▶ [Information supplied]
=== Begin Enclosure ===

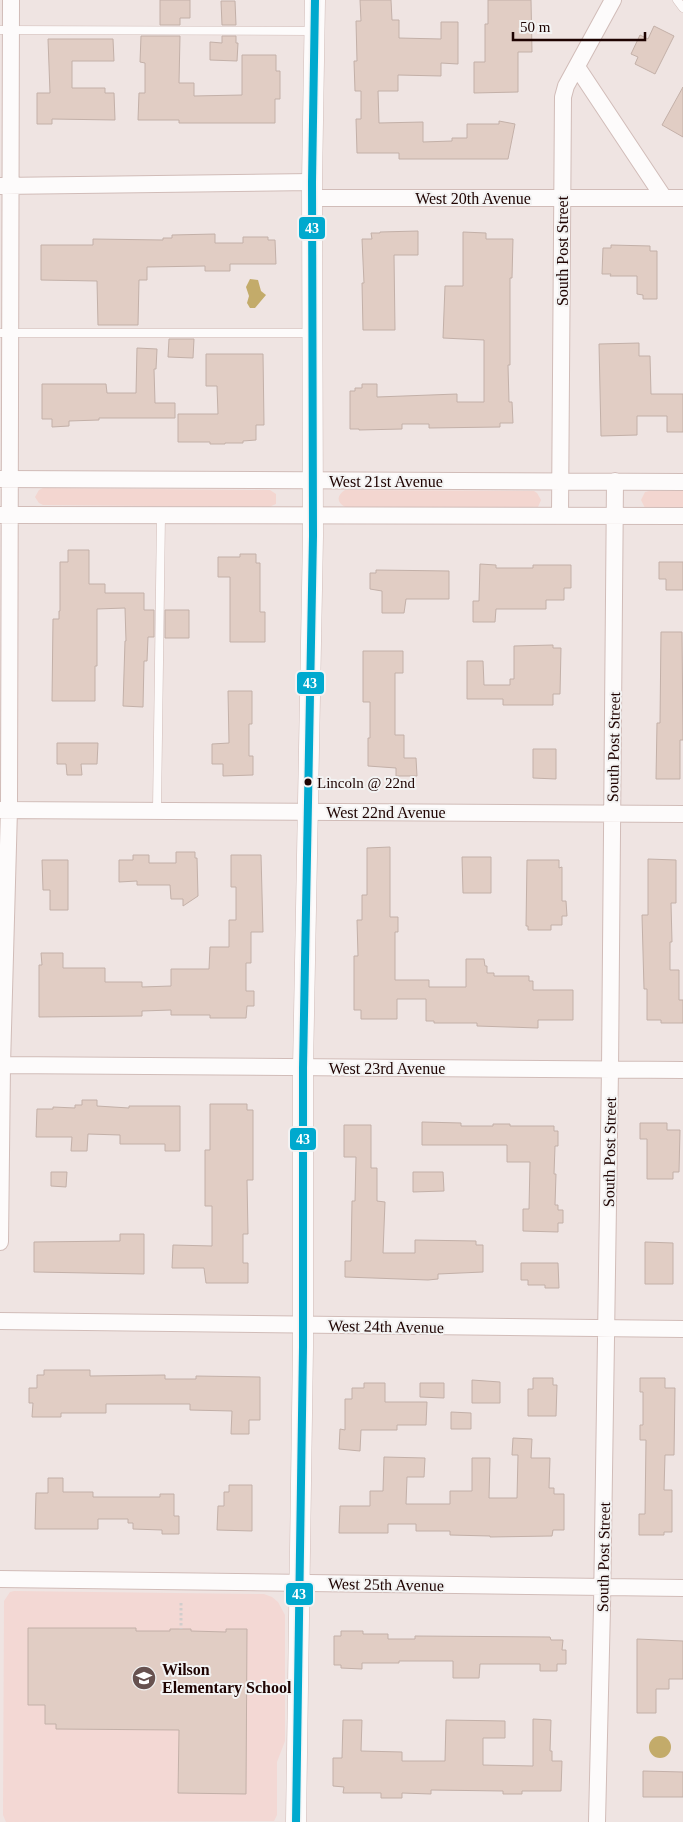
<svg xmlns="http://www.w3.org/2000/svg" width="683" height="1822" viewBox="0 0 683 1822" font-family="Georgia,serif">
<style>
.built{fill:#f3d8d4}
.green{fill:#f3d6d0}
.water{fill:#c3ab6a}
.building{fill:#e1cdc4;stroke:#c3b0a8}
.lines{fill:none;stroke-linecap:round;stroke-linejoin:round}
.service-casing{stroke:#d1bcb8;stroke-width:9}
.minor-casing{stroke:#d1bcb8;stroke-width:18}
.tertiary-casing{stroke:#d1bcb8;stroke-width:21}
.path{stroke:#d1cdcc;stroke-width:3;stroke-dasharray:2.5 2.5;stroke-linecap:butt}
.service{stroke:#fdfbfb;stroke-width:8}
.minor{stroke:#fdfbfb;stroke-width:16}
.tertiary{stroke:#fdfbfb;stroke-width:20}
.bus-1-casing{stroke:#f3f3f3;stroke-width:11}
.bus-1{stroke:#00a9ce;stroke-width:8}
.bus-dot{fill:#1e0301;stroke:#f3f3f3;stroke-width:2}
.labels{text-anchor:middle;stroke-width:4;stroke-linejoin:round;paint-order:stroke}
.bus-label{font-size:15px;fill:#1e0301;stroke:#f3f3f3;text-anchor:start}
.street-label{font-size:16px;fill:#1e0301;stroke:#f3f3f3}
.poi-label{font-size:16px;font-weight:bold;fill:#1e0301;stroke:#f3f3f3;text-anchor:start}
.line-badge{stroke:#f3f3f3;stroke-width:2}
.badge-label{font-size:14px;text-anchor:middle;font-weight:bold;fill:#fff}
</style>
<rect width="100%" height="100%" fill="#efe4e2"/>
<path class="built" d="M14,1591L264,1594L272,1597L278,1602L285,1615V1741L277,1762V1815L274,1821L6,1822L3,1815L4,1601L10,1592Z"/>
<path class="green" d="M43,488L270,490L276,494V504L269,507L43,505L39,503L35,497L39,490Z
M345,490L534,491L537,493L541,500L538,507L534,508L345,507C336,502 337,495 345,490Z
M649,491H683V510L645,508L641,500L645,492Z"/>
<path class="water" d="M250,279L258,280L261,291L266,295L255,308H250L247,303L249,296L246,287Z
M649 1747a11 11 0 1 1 22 0a11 11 0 1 1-22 0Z"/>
<path class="building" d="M160,0H190V18H180V25H160Z
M360,0H391L392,20H399V38L441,39V22H458V64L441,63V76L398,75V91H378L379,123L423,122V142L452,141V138H467V124H499V121L515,124L508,159H399V153H357L356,119H361V91H355L354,61H357L356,21H361Z
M488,0H531L532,52H518V92L474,93V62H485V24H488Z
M221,1H235L236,25H222Z
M654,26L674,36L655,74L635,64L638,57L631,54L640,35L648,39Z
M141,36H180L179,83H194V96L242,95V55H276V71H280V99H275V123H179V120H138L139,93H145V63L140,62Z
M222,36H236V43H238L237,61L210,60V42L222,43Z
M48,39H113L114,61H72V88H105V93H114L115,120L52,119V124H37V93H50Z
M683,87V137L662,125Z
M418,231V255H394L395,330H363L362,283H364L362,239H372L371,233H380V232Z
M463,232L486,233V239H513L512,278H510V365H508L509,402H512L513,423H500V427L429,428V424H402V429L359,430V429H350V391H355V388H362V384H377V397L457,394V402H484V340L443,338L445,286H463Z
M215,234V243H243V237H268V240H275L276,264H230V271H205V266L147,267V280H139L138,325H98L97,281L41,280V245H93V239L163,240V238H172V235Z
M611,245L650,246V251H657V299H643V295L637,294V276H610L611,274H602L603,248H611Z
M169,339H194L193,358L168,357Z
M639,343V356H650L651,394H683V432H667V416H637V435L601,436L599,344Z
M137,348L157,349L156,369H154L155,403H175V418H99V420L69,421V426L52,427V419H42V384H106L107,393H136Z
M206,354H263L264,425H256V440L243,441V443H225V444H210V442H178V414H218L217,386H206Z
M68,550H89V584H105V593H144V610H154V637H148L147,661H144L143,707L123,706L125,641H126L125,608L97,609V666H95V701H52L53,619H59V611H60V562H68Z
M240,554H256V563H260V612H265V642H230V577H218V557H240Z
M659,562H683V590H666V579H659Z
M480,564L496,565V568H533V565H571V588H564V600H546V609H496L495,622H473V601H479Z
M376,570L449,571V599H406L404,613H382V591L370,589V573H376Z
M165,610H189V638H165Z
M661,632H682L683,740H680V779H656L657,723H660Z
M553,645V648H561L560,694H553V705H503V699H467V661H483L484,685H510V679H514V646Z
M363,651H403V673H395V735H404V758H416L417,776H396V768L368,766V738H370V702H363Z
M228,691H252V724H249V756H253V775L223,776V764H212V744L229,743Z
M57,743H98L97,764H81L82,775H67L66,764H57Z
M533,749H556V779L533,778Z
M390,847V917H398V932H395V980H429V987H466V959H484L485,966H487V973H494V976H529V981H533V990H573V1020H538V1028L477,1026V1023H434V1021H426V999H397V1019H361V1010H354V956H358L357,920H362V895H367V848Z
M176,852H195V858H197L198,896L183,906V899H171L170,885H137V881L119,882V860H133V855H149V863H176Z
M231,855H261L263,932H251V963H246V991H254V1006H247L246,1018H210V1015H171V1010L142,1011V1016L39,1017V965H42L41,953H63V968H105V982H142V987L171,986V969H209L210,947H229V920H236V887H231Z
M462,857H491V893H463Z
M648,859L676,860V903H671L672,942H670V970H679V1000H683V1023H661V1020H647V989H644L642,915H648Z
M42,860H68V910H50V890H43Z
M527,860H559V868L562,867V901H566L567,916H562V925H551V930H528V926H526Z
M82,1100H97V1106L129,1108V1106H180V1151H165V1144H120V1135L88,1134L87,1151H71L72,1137H36L37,1109H53V1107L75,1108V1105H82Z
M210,1104H247V1110H253V1180H247L248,1234H243V1263H248V1283H206L204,1268H172L173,1245L212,1246V1206H205V1150H210Z
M422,1122L461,1123V1126H493V1124H510V1126H554V1131H558V1146H555L554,1174H556L555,1205H558V1210H563V1223H558V1232L523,1231V1209H529L530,1162H507V1145H422Z
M640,1123H667V1130H680L679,1172H673V1179H647V1139H640Z
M344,1125H371V1168H377V1201L385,1202L383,1253H415V1240L476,1241V1245H483V1272L438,1274V1279L428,1280L345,1277V1261H351L352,1201H355L356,1157H344Z
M51,1172H67L66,1187L51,1186Z
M413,1172H443L444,1191L413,1192Z
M120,1234H144V1274L34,1272V1242L120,1241Z
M645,1242L673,1243V1284H645Z
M521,1263H558L559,1288H545V1285H528V1280H521Z
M44,1370H90V1376L165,1375V1379H196V1376L260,1377V1420H249V1434H231L232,1411L190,1410V1404H106V1413H61V1417H32L33,1403H29V1388H37V1375H44Z
M533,1378H553V1385H557L556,1416H528V1389H533Z
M640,1378H665V1388H675L674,1455H665L664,1490H672V1532H664V1535H639V1514H645L646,1440H640V1425H643V1392H640Z
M472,1380L500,1382V1403H472Z
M364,1383H385V1402H427L426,1425H397V1430H361L360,1451L339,1449L340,1429L345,1430V1399H352V1388H364Z
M420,1383H444V1398L420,1397Z
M451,1412L471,1413V1429H451Z
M513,1438L532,1439L531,1458H550L549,1488H554V1494H564V1530H553L552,1536L490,1537V1536L450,1535V1531H416V1524H388V1533H339L340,1506H370V1491H383L384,1457L425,1458L424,1477H407L406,1504H450V1491H472V1458H490L489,1498H517L518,1455H512Z
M48,1478H63V1492H93V1497H160V1494H174V1516H179V1534H162V1530L133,1529V1523H128V1519H98V1529H35L36,1493H48Z
M229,1485H252V1531L217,1530L218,1506H224V1492H229Z
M28,1628H136V1631H170V1629H191V1631L226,1632V1629H247L246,1794L178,1793L179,1730L56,1729V1724H45V1705H28Z
M341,1631H363V1634H388V1639H415V1636L550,1637L551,1640H563L562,1650H566V1664H557V1671H540V1664H480L479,1678H453V1661H399V1663H362V1669L341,1668V1665H334V1636H341Z
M637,1639L683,1641V1679H669V1689H656V1713H637Z
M533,1719L551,1720L550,1751H552V1761H562L561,1791H522V1794H503V1791L431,1790V1794L402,1793V1798H381V1793H343L344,1787L333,1786V1758H342L343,1720H362L361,1751L402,1752V1761H445L446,1720L505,1721V1738H483V1765L533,1766Z
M643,1771L683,1772V1797H643Z"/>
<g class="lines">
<g class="service-casing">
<path id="service" d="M677,0L683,8
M0,30L313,31
M0,333H311
M157,809L161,515"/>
</g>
<g class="minor-casing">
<path id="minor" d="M577,67L664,198H683
M0,186L312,182
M312,198H664
M0,479L683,482
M0,515L683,516
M560,515L563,97L566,86L613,0
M0,810L683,814
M2,1065L683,1070
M0,1242L2,1065L9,809L11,0
M0,1321L683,1329
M0,1579L683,1588
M597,1822L602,1607L610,1069L615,481"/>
</g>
<g class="tertiary-casing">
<path id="tertiary" d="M296,1822L303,1347V1068L313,536L312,182L315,0"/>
</g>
<path class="path" d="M181,1603V1629"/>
<use href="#service" class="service"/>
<use href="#minor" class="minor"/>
<use href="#tertiary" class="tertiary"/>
<g class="bus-1-casing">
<path id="bus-1" d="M296,1822L303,1347V1068L313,536L312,182L315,0"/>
</g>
<use href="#bus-1" class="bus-1"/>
</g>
<defs>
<g id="school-disc" transform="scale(1.25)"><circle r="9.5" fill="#675250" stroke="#f3f3f3"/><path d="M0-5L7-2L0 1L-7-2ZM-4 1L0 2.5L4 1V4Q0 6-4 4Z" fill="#fff"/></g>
</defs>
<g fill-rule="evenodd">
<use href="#school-disc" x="144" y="1678"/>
</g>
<circle class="bus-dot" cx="308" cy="782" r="4.5"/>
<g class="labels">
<g class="bus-label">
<text x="317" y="788">Lincoln @ 22nd</text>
</g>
<g class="street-label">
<text x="473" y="204">West 20th Avenue</text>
<text transform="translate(562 251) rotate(-90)" y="6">South Post Street</text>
<text x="386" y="487">West 21st Avenue</text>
<text transform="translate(613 747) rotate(-89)" y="6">South Post Street</text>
<text x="386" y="818">West 22nd Avenue</text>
<text x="387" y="1074">West 23rd Avenue</text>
<text transform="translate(609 1152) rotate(-89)" y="6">South Post Street</text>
<text transform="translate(386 1326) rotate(1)" y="6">West 24th Avenue</text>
<text transform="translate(603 1557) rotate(-89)" y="6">South Post Street</text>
<text transform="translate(386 1584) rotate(1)" y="6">West 25th Avenue</text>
</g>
<g class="poi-label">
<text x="162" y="1675">Wilson<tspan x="162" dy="18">Elementary School</tspan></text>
</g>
</g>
<g class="line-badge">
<rect x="298" y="216" width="28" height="24" rx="5" fill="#00a9ce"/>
<rect x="296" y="671" width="29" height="24" rx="5" fill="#00a9ce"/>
<rect x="289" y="1127" width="28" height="24" rx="5" fill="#00a9ce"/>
<rect x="285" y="1582" width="29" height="24" rx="5" fill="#00a9ce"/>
</g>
<g class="badge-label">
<text x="312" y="233">43</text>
<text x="310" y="688">43</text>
<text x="303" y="1144">43</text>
<text x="299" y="1599">43</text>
</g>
<path d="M513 32v8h132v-8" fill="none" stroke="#1e0301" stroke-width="2.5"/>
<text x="520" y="32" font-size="15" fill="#1e0301" stroke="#f3f3f3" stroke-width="4" paint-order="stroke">50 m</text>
</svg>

=== End Enclosure ===

▶ [What is being asked]
Copy out each line of the data in which the word "lines" appears.

▶ [Task answer]
.lines{fill:none;stroke-linecap:round;stroke-linejoin:round}
<g class="lines">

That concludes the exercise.